• Required work:
Rewrite everything from "The Redskins name issue, in" down to "accurate when possible." in the piece on the Redskins name, putting "objections" in place of "protests" each time it occurs.

In the course of complaining to me about my admittedly extensive coverage of the Redskins name issue over the past 18 months, many fans have taken the same approach one e-mailer adopted this week:
I get that you guys have to write about hot topics and especially ones that are going to draw readers’ attention….I’m just so sick of the name issue….Like your articles say in the beginning don’t continue to read if you don’t want to hear about the name issue. As a life long diehard redskins fan it’s quite annoying that after so long it’s just now becoming such an issue.
I’ve gotten the same frustrated question on Twitter, via e-mail and in our comments section again and again in recent months: how did a word that was not offensive for 75 or 80 years suddenly become offensive in 2013?
Now, I’m not saying the word is offensive or that it’s not offensive. I really have no idea. But the above exhortation is an a historical argument. And as someone who has now spent way too much time reading about this issue, that nags at me a little.
The Redskins name issue, in fact, drew quite a bit of press in 1972, when the team president, part-owner and point man on this was Edward Bennett Williams, and when many ethnic advocacy groups were in their infancy. That means the protests have been going on for at least 42 years — or longer than the team existed before the protests. The name, in other words, has been an issue for more than half the team’s existence.
I have no idea how that would or should affect any of the arguments on either side. Likely not at all. But I wanted to put this out there, because I prefer arguments be historically accurate when possible.

(Structured pose outputs)
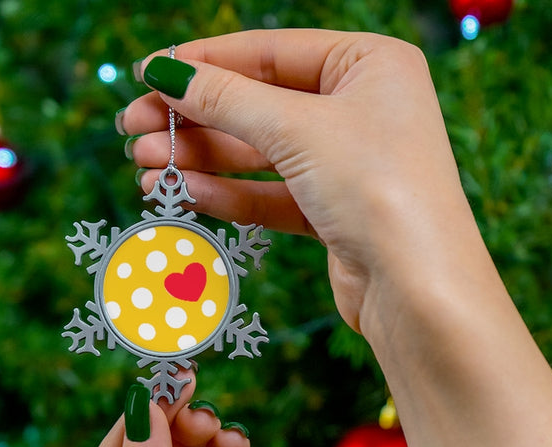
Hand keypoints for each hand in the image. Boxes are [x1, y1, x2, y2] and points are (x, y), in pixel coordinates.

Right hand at [121, 29, 474, 334]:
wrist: (418, 290)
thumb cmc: (377, 188)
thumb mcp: (297, 129)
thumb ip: (227, 99)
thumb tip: (165, 72)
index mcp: (370, 64)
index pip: (270, 52)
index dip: (204, 63)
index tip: (147, 74)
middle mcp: (362, 109)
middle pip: (260, 105)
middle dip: (194, 120)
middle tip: (133, 131)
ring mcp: (349, 165)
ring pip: (261, 155)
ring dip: (202, 160)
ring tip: (145, 168)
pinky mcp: (335, 214)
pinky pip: (273, 195)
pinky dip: (230, 194)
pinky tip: (186, 194)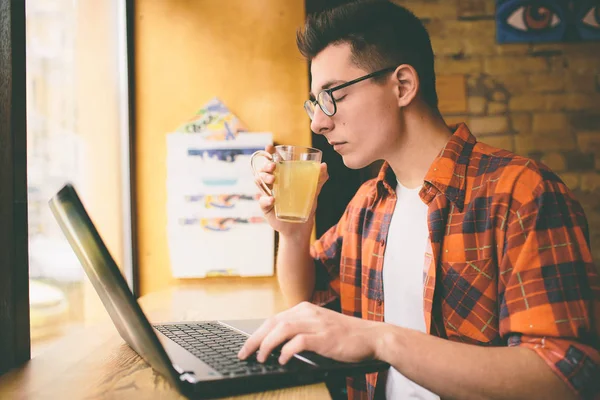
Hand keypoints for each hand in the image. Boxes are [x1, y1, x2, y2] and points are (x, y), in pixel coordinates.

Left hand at [237, 302, 382, 364]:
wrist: (372, 336)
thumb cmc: (346, 335)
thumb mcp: (319, 327)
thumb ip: (300, 330)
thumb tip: (277, 344)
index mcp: (305, 309)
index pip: (273, 319)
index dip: (257, 333)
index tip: (247, 347)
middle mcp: (308, 313)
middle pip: (273, 323)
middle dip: (255, 339)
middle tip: (244, 354)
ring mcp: (316, 324)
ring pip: (282, 329)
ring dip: (267, 345)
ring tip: (260, 358)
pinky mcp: (324, 337)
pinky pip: (299, 342)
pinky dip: (286, 351)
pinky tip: (282, 360)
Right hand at [254, 145, 327, 237]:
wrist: (301, 227)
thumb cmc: (305, 206)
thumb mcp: (313, 191)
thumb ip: (319, 179)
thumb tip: (324, 165)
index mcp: (282, 176)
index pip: (273, 161)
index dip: (269, 153)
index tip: (270, 147)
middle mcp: (273, 183)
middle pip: (263, 169)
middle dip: (266, 165)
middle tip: (274, 167)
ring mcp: (267, 194)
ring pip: (259, 181)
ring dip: (263, 178)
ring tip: (273, 180)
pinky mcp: (265, 207)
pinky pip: (261, 200)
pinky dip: (265, 199)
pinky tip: (273, 199)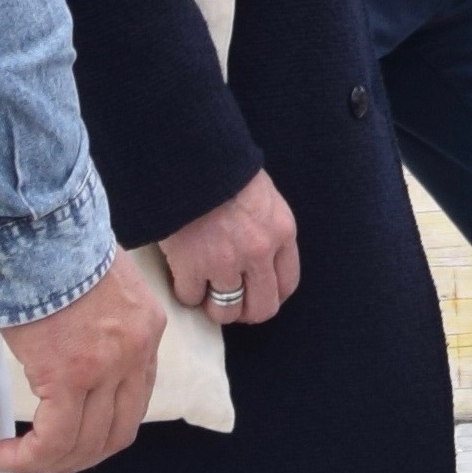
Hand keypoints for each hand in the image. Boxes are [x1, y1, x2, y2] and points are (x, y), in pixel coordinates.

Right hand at [0, 250, 166, 472]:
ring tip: (13, 458)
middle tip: (39, 458)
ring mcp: (105, 367)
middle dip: (77, 457)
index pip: (136, 401)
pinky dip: (29, 457)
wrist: (36, 225)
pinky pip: (54, 438)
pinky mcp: (68, 375)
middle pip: (115, 433)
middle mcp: (135, 353)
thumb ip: (99, 323)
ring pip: (84, 443)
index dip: (102, 429)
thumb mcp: (98, 286)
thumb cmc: (54, 248)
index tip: (69, 435)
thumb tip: (74, 350)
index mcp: (147, 331)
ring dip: (47, 462)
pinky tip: (4, 454)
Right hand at [162, 172, 301, 325]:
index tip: (256, 298)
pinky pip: (191, 298)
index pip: (287, 284)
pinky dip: (186, 292)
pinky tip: (183, 276)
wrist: (192, 160)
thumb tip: (261, 260)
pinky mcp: (192, 266)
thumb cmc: (225, 172)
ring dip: (214, 307)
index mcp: (282, 233)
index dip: (270, 297)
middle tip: (230, 306)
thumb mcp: (265, 199)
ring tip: (204, 294)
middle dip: (245, 312)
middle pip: (261, 308)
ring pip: (225, 311)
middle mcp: (259, 253)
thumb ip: (268, 231)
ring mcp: (226, 263)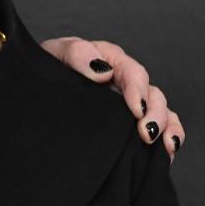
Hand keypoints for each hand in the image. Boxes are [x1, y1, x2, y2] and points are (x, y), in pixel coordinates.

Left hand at [41, 36, 184, 160]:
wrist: (34, 90)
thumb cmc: (48, 67)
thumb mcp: (56, 53)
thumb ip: (77, 54)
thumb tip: (103, 71)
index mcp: (110, 60)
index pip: (133, 72)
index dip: (138, 90)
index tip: (136, 109)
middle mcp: (125, 81)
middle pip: (153, 95)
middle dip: (155, 114)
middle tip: (147, 133)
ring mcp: (129, 103)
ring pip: (161, 112)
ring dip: (167, 127)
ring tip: (164, 145)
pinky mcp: (129, 123)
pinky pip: (160, 128)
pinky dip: (170, 137)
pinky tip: (168, 152)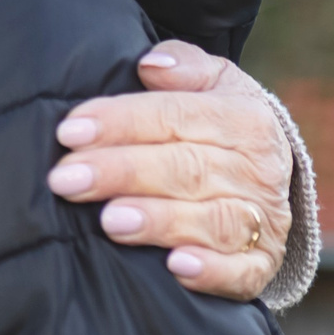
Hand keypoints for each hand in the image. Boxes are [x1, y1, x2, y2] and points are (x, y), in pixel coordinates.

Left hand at [46, 39, 291, 301]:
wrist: (266, 183)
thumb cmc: (215, 130)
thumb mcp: (212, 87)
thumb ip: (185, 69)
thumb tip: (151, 63)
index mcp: (243, 118)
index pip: (175, 115)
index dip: (121, 122)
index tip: (68, 132)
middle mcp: (257, 169)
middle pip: (185, 168)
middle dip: (121, 172)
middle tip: (67, 180)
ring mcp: (261, 220)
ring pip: (212, 219)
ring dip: (160, 220)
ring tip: (110, 221)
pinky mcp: (259, 265)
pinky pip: (241, 271)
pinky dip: (211, 271)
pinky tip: (176, 267)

• Solution to this exercise:
The Redskins name issue, in fact, drew quite a bit of press in 1972, when the team president, part-owner and point man on this was Edward Bennett Williams, and when many ethnic advocacy groups were in their infancy. That means the objections have been going on for at least 42 years — or longer than the team existed before the objections. The name, in other words, has been an issue for more than half the team’s existence.
I have no idea how that would or should affect any of the arguments on either side. Likely not at all. But I wanted to put this out there, because I prefer arguments be historically accurate when possible.